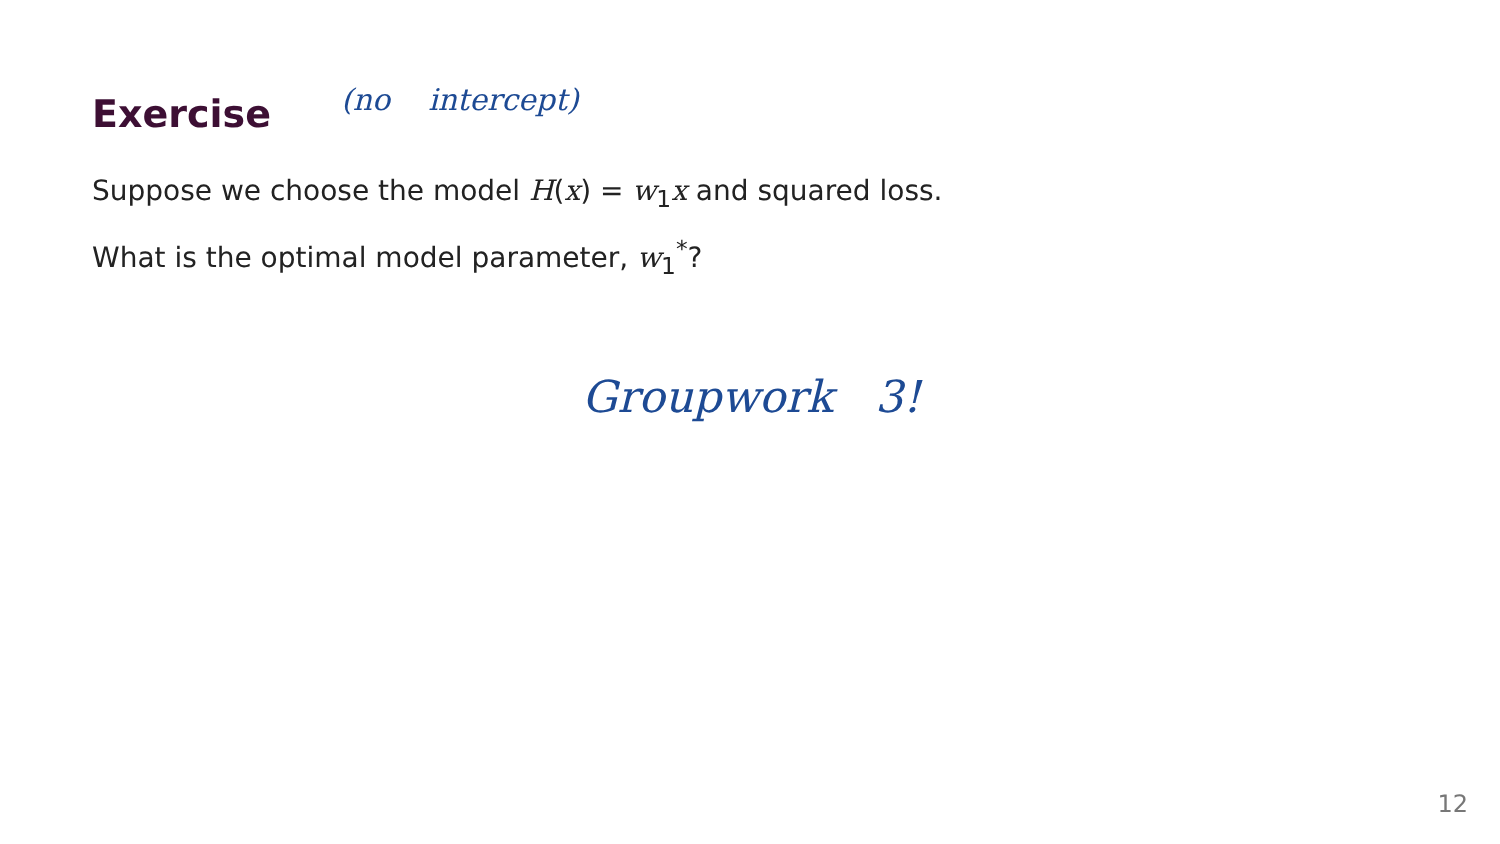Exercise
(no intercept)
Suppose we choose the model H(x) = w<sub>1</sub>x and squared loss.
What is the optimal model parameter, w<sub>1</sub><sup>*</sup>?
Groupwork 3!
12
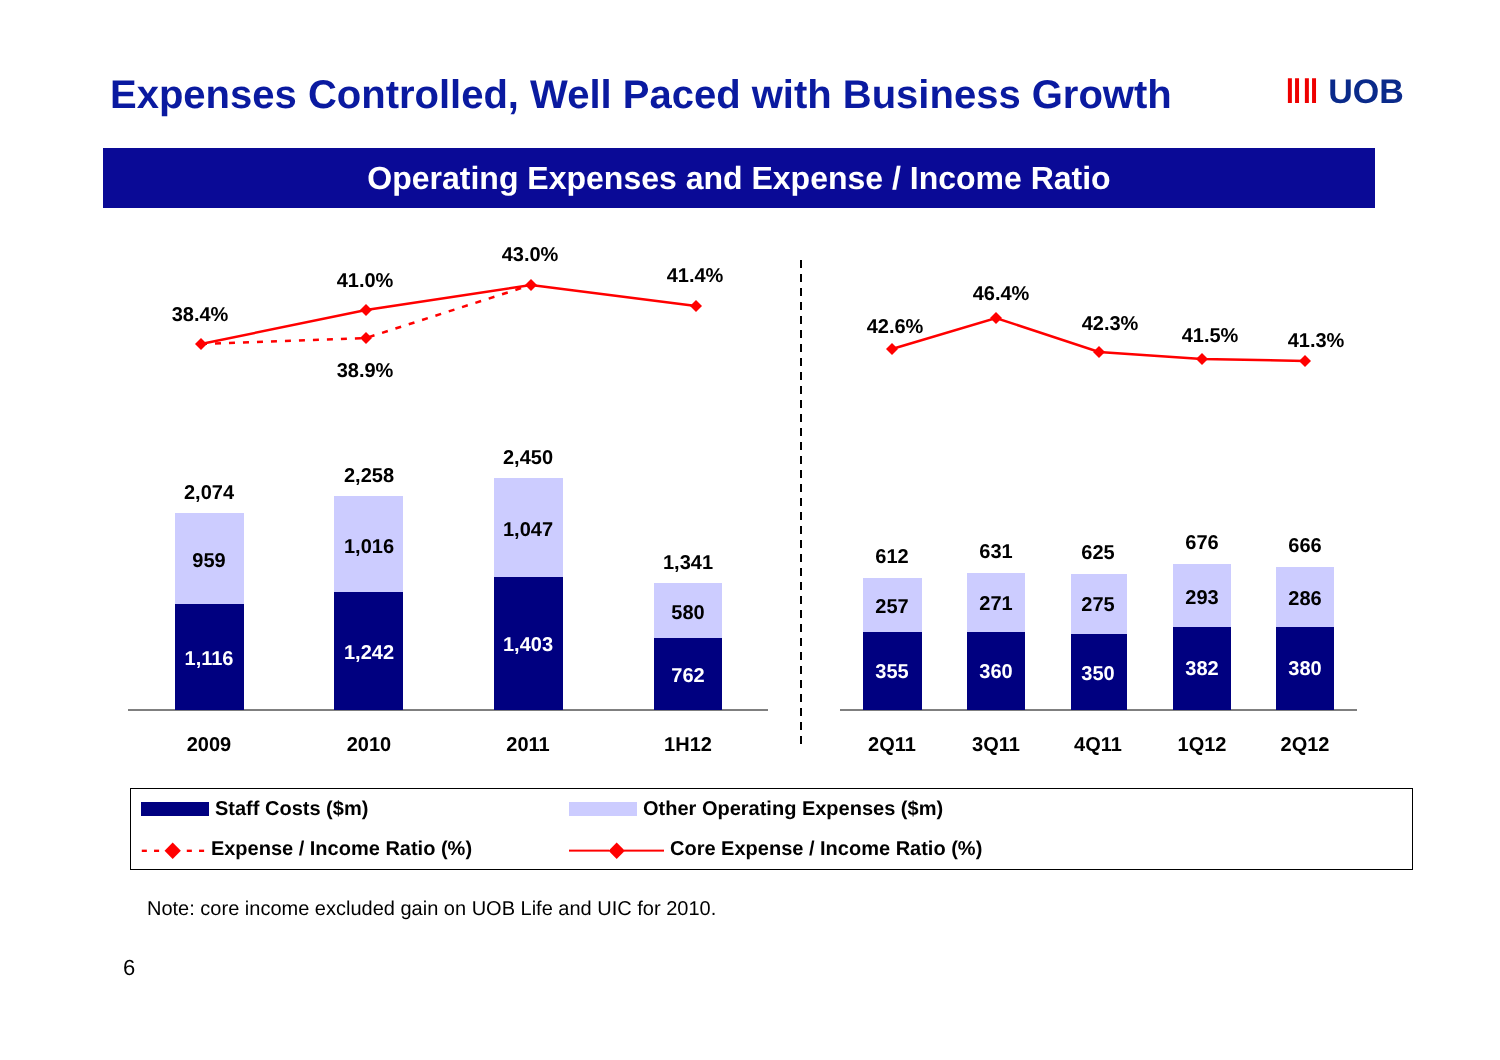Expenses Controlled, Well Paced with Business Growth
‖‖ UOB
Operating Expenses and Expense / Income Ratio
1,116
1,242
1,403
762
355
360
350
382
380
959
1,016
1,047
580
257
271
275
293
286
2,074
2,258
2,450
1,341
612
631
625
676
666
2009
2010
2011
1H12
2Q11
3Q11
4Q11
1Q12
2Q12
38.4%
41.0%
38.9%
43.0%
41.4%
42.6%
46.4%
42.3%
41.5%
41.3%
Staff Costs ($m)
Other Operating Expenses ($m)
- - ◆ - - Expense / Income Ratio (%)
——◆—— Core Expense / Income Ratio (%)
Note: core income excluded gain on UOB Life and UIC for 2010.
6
▬▬▬
Work order - Leave the pictures out, and copy exactly each line from the one containing "Groupwork 3!" through the final line of the data.

Solution for this task -
Groupwork 3!
12
Expenses Controlled, Well Paced with Business Growth
‖‖ UOB
Operating Expenses and Expense / Income Ratio
1,116
1,242
1,403
762
355
360
350
382
380
959
1,016
1,047
580
257
271
275
293
286
2,074
2,258
2,450
1,341
612
631
625
676
666
2009
2010
2011
1H12
2Q11
3Q11
4Q11
1Q12
2Q12
38.4%
41.0%
38.9%
43.0%
41.4%
42.6%
46.4%
42.3%
41.5%
41.3%
Staff Costs ($m)
Other Operating Expenses ($m)
- - ◆ - - Expense / Income Ratio (%)
——◆—— Core Expense / Income Ratio (%)
Note: core income excluded gain on UOB Life and UIC for 2010.
6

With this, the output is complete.